■ **Provided text**
I want to convert all boolean columns in my pandas dataframe into 0 and 1 by using pd.get_dummies. However, the boolean values stay the same after the get_dummies function.
For example:
tmp = pd.DataFrame([
['green' , True],
['red' , False],
['blue' , True]])
tmp.columns = ['color', 'class']
pd.get_dummies(tmp)
# I have also tried pd.get_dummies(tmp, dtype=int), but got the same output
I got:
class color_blue color_green color_red
0 True 0 1 0
1 False 0 0 1
2 True 1 0 0
but I need:
color_blue color_green color_red class_True class_False
0 0 1 0 1 0
1 0 0 1 0 1
2 1 0 0 1 0
update: My dataframe includes numeric data so convert all columns in the dataframe into string may not be the best soluion.

(Items stored from a collection)

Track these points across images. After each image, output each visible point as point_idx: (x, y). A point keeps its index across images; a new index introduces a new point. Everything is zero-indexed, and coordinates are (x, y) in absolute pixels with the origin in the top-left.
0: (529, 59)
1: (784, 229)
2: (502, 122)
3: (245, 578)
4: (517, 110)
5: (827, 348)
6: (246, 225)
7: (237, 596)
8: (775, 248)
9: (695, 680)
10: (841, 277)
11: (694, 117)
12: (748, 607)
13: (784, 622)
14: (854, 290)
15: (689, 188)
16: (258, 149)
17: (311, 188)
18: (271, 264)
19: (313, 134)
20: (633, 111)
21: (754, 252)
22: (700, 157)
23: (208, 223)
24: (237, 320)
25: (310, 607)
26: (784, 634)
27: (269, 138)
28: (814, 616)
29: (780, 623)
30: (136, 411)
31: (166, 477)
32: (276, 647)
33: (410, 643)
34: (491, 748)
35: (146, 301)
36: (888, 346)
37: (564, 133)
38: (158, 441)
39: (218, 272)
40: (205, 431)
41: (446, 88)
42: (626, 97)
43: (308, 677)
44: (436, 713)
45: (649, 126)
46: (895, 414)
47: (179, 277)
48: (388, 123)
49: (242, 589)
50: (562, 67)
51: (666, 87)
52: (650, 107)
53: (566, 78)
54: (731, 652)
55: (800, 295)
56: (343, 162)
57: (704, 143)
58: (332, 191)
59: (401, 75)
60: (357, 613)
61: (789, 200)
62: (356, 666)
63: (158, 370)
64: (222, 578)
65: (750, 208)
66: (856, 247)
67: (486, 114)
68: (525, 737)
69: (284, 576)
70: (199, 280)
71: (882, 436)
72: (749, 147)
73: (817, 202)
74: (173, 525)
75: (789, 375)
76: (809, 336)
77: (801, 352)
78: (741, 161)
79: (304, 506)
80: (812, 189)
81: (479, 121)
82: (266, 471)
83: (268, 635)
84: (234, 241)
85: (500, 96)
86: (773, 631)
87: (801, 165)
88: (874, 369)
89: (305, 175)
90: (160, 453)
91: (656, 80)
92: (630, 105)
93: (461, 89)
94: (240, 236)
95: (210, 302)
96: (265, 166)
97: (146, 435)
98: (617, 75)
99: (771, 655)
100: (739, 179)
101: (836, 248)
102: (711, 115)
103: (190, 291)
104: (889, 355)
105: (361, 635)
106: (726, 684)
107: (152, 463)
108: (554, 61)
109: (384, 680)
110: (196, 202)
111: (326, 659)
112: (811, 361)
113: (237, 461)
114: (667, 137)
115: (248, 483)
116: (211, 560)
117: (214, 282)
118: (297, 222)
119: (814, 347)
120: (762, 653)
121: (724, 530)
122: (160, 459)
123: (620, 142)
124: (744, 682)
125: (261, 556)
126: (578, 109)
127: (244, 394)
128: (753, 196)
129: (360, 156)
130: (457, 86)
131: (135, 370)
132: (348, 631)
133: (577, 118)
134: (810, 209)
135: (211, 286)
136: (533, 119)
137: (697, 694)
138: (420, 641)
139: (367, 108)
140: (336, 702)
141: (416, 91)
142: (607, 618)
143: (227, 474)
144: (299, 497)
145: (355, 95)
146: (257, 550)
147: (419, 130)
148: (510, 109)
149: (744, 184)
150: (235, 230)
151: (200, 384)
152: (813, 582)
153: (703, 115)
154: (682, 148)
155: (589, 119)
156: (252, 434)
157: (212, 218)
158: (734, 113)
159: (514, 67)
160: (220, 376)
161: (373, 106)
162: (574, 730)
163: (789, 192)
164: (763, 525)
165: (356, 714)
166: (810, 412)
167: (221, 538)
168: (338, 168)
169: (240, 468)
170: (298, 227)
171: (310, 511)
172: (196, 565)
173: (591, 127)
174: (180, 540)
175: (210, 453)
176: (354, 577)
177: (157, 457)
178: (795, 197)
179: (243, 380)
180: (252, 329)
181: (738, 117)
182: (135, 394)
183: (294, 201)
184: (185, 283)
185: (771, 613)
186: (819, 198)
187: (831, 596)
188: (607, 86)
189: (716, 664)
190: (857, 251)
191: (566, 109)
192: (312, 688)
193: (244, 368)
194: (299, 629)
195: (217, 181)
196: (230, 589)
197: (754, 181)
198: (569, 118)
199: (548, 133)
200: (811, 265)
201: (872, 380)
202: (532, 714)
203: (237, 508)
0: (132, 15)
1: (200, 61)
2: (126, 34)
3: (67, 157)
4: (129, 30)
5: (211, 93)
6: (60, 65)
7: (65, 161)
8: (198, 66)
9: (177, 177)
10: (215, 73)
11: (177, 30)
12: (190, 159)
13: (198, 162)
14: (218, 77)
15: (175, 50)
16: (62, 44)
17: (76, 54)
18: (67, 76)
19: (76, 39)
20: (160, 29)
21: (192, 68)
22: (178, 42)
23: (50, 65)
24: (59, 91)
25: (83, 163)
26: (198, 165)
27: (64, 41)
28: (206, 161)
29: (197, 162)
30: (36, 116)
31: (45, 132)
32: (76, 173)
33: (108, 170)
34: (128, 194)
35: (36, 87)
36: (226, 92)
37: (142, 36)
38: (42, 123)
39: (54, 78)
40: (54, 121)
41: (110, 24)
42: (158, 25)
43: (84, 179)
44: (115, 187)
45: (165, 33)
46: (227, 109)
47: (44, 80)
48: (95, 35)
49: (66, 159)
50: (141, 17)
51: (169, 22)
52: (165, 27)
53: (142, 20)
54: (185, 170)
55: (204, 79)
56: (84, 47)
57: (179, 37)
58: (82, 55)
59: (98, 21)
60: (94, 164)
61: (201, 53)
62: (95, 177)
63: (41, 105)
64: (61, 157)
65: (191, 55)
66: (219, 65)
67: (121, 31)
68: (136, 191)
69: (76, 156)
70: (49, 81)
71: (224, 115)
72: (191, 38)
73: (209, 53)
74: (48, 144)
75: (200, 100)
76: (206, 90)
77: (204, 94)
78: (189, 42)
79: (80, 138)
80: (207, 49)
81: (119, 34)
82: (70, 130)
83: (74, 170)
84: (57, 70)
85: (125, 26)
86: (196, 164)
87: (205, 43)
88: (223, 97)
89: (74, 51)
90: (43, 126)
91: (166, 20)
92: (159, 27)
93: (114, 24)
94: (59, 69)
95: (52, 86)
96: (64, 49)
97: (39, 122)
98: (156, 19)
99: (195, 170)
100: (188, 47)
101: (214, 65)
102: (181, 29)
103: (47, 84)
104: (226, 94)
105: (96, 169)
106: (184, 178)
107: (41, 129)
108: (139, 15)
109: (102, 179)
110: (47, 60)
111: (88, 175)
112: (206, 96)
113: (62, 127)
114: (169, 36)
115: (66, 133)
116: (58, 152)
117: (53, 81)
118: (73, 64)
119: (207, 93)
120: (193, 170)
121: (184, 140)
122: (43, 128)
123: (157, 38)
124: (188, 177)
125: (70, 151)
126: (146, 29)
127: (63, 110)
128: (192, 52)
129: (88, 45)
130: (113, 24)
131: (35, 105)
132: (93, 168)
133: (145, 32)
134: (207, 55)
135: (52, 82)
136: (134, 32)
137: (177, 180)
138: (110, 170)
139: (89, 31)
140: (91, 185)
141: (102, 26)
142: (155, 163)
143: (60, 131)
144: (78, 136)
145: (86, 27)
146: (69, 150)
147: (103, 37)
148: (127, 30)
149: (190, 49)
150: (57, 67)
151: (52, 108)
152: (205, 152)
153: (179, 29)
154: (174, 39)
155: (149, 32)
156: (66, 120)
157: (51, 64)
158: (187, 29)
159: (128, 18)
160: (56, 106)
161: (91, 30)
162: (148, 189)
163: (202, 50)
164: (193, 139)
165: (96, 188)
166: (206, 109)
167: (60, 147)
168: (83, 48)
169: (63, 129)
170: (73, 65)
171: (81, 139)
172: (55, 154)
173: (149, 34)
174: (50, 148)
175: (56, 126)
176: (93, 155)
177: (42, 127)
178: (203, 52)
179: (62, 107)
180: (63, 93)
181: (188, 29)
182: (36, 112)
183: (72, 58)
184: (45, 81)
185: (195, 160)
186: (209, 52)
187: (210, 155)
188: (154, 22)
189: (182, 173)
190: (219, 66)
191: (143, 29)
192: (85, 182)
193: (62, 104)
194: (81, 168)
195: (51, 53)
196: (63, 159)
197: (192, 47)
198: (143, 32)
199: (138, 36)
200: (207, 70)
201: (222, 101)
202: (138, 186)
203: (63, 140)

■ **Problems to work on**
- A) Can you gather every row that contains the string "pixels" and copy each one out?
- B) Would you go on with the pandas get_dummies post from the point where it stops?

■ **Task-by-task results**
- A)
Track these points across images. After each image, output each visible point as point_idx: (x, y). A point keeps its index across images; a new index introduces a new point. Everything is zero-indexed, and coordinates are (x, y) in absolute pixels with the origin in the top-left.

- B)
CodePudding user response:
For processing boolean columns convert them to strings (here are converted all columns):
print (pd.get_dummies(tmp.astype(str)))
color_blue color_green color_red class_False class_True
0 0 1 0 0 1
1 0 0 1 1 0
2 1 0 0 0 1
Of convert only boolean:
print (pd.get_dummies(tmp.astype({'class':'str'})))
color_blue color_green color_red class_False class_True
0 0 1 0 0 1
1 0 0 1 1 0
2 1 0 0 0 1
You can create dictionary only for boolean columns:
d = dict.fromkeys(tmp.select_dtypes('bool').columns, 'str')
print (pd.get_dummies(tmp.astype(d)))